What is the recommended duration of phototherapy for the treatment of neonatal jaundice?

  1. Until the total serum bilirubin level is <10 mg/dL

  2. Until the direct serum bilirubin level is <1 mg/dL

  3. Until the jaundice resolves completely

  4. Until the infant is discharged from the hospital


Correct Option: A
Explanation:

Phototherapy is typically continued until the total serum bilirubin level is <10 mg/dL.

What is the role of breastfeeding in the management of neonatal jaundice?

  1. Breastfeeding should be discontinued if the infant has jaundice

  2. Breastfeeding should be encouraged as it helps to prevent jaundice

  3. Breastfeeding should be limited to 8-10 feedings per day

  4. Breastfeeding should be supplemented with formula if the infant has jaundice


Correct Option: B
Explanation:

Breastfeeding should be encouraged as it helps to prevent jaundice by promoting the passage of bilirubin from the infant's gut.

What is the recommended management of breast milk jaundice?

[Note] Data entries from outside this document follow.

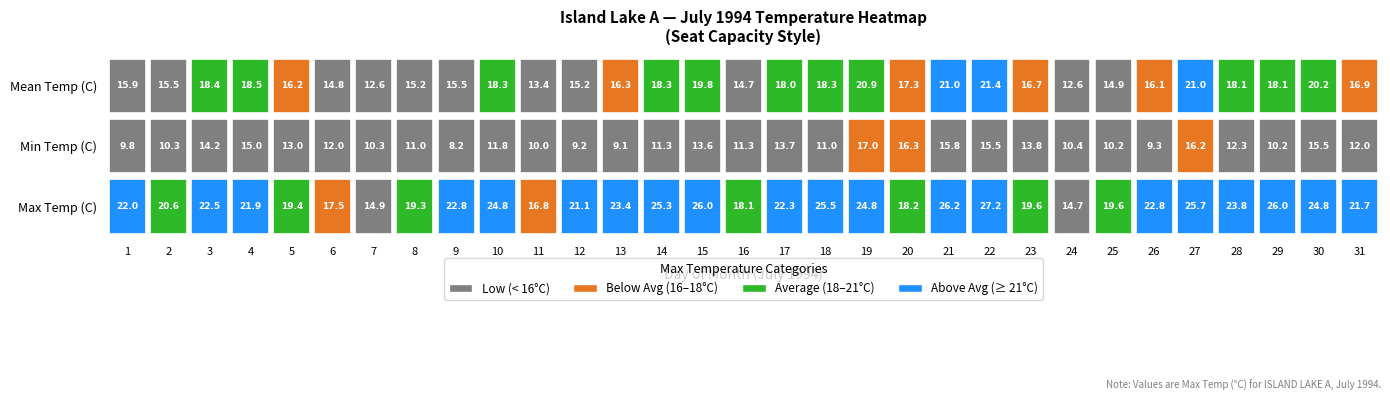

What is the total value across all series at Day 16?

44.1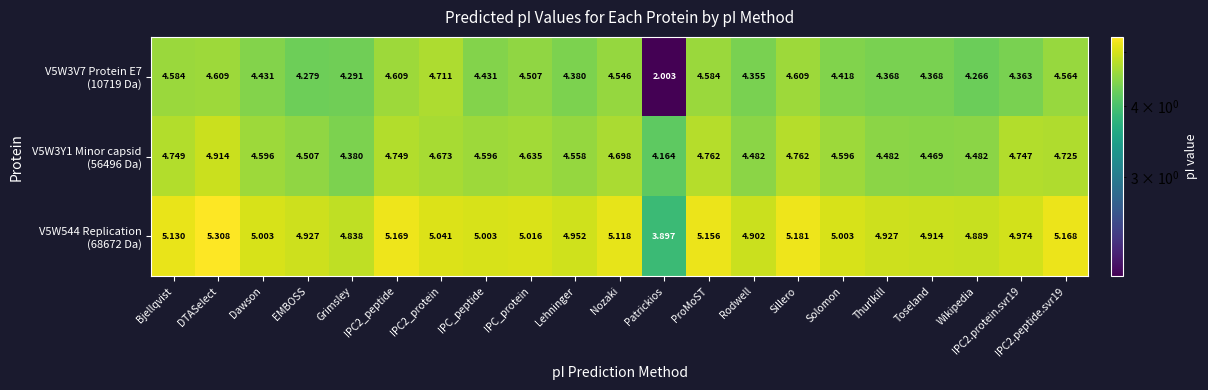

At which category is the sum across all series the highest?

DTASelect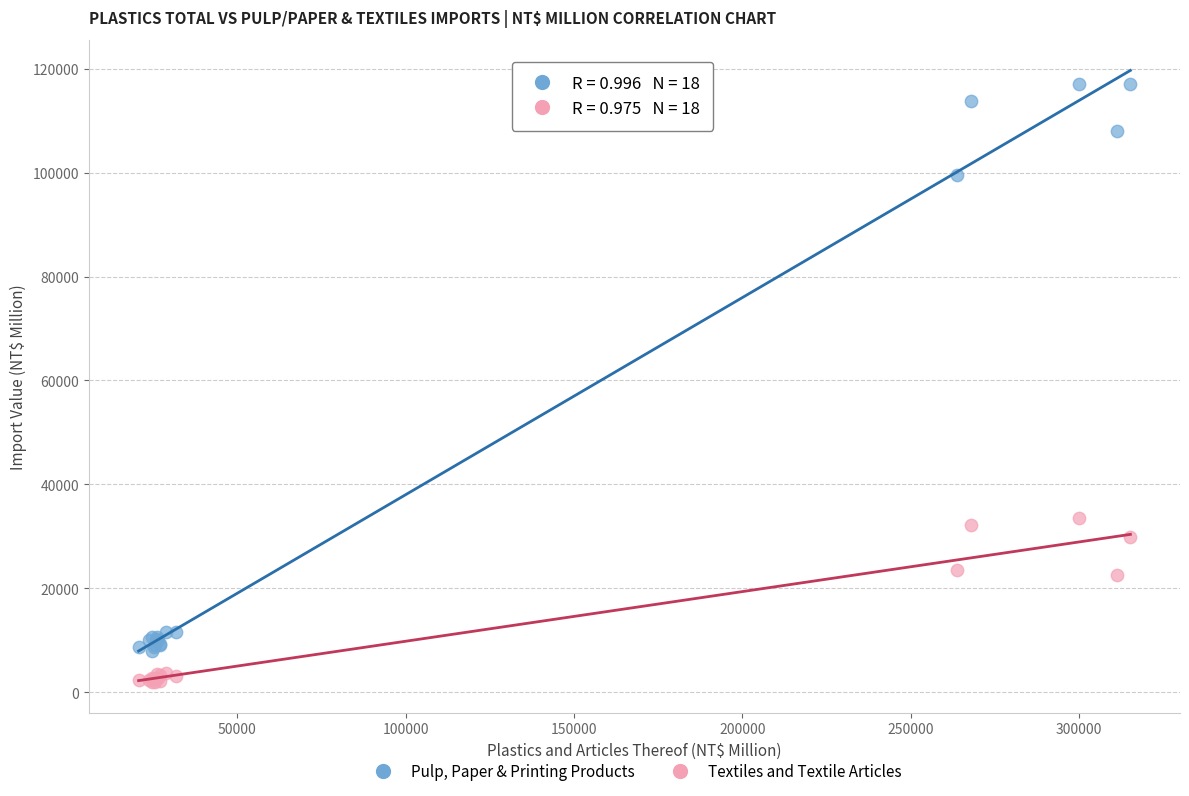

In the Pulp, Paper & Printing Products series, what Y value is closest to 62516?

99562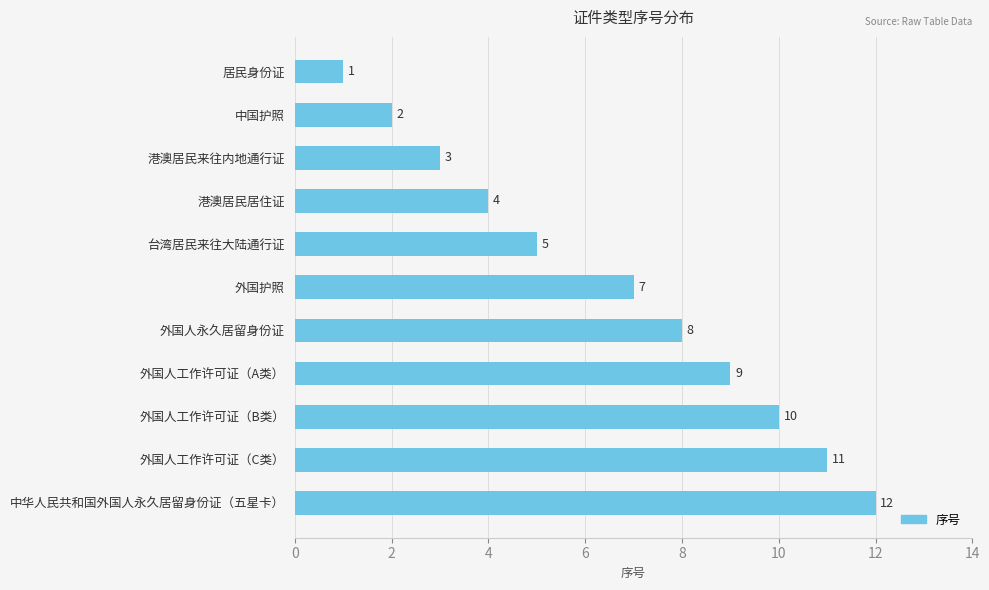

What is the label of the 5th bar from the bottom?

外国人永久居留身份证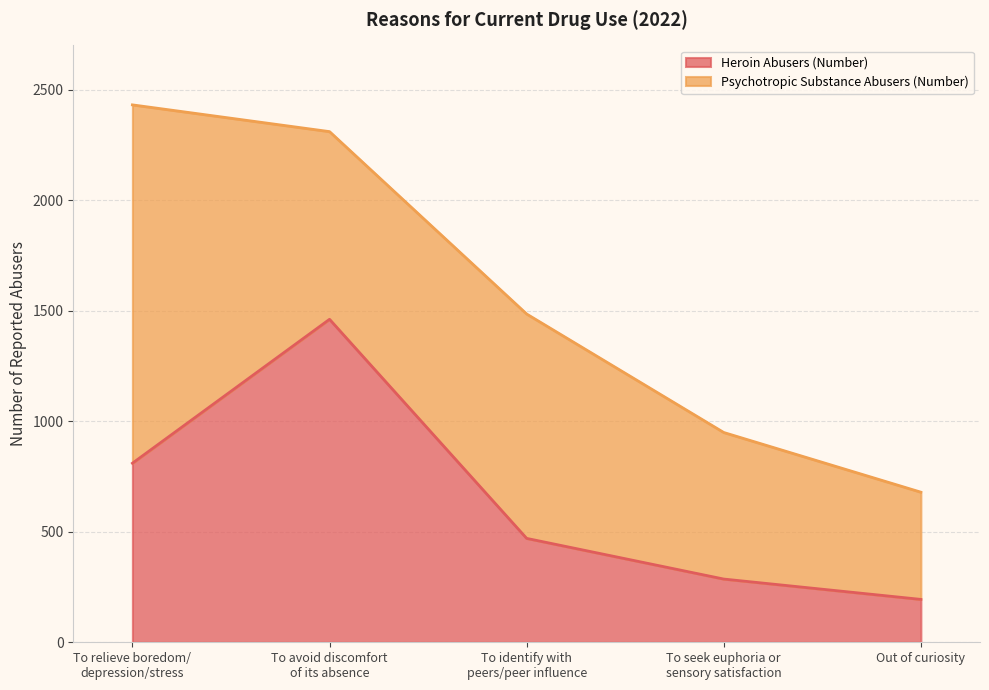

Which label corresponds to the largest value in the chart?

To avoid discomfort
of its absence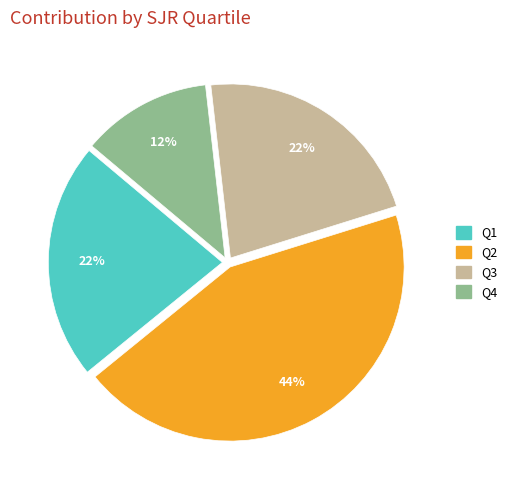

How many slices are in this pie chart?

4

  1. Discontinue breastfeeding for 24-48 hours

  2. Supplement breastfeeding with formula

  3. Continue breastfeeding and monitor the infant's bilirubin levels

  4. Phototherapy


Correct Option: C
Explanation:

Breast milk jaundice is a benign condition that typically resolves on its own. Breastfeeding should be continued and the infant's bilirubin levels should be monitored closely.

What is the recommended management of pathologic jaundice?

  1. Phototherapy

  2. Intravenous immunoglobulin

  3. Exchange transfusion

  4. All of the above


Correct Option: D
Explanation:

The management of pathologic jaundice depends on the underlying cause and may include phototherapy, intravenous immunoglobulin, and exchange transfusion.

What is the goal of exchange transfusion in the treatment of neonatal jaundice?

  1. To remove bilirubin from the infant's blood

  2. To replace the infant's blood with donor blood

  3. To correct the underlying cause of jaundice

  4. All of the above


Correct Option: A
Explanation:

The goal of exchange transfusion in the treatment of neonatal jaundice is to remove bilirubin from the infant's blood.

What is the most common complication of exchange transfusion?

  1. Infection

  2. Thrombosis

  3. Hypocalcemia

  4. All of the above


Correct Option: D
Explanation:

The most common complications of exchange transfusion include infection, thrombosis, and hypocalcemia.

What are the long-term outcomes of neonatal jaundice?

  1. Kernicterus

  2. Hearing loss

  3. Intellectual disability

  4. All of the above


Correct Option: D
Explanation:

The long-term outcomes of neonatal jaundice can include kernicterus, hearing loss, and intellectual disability.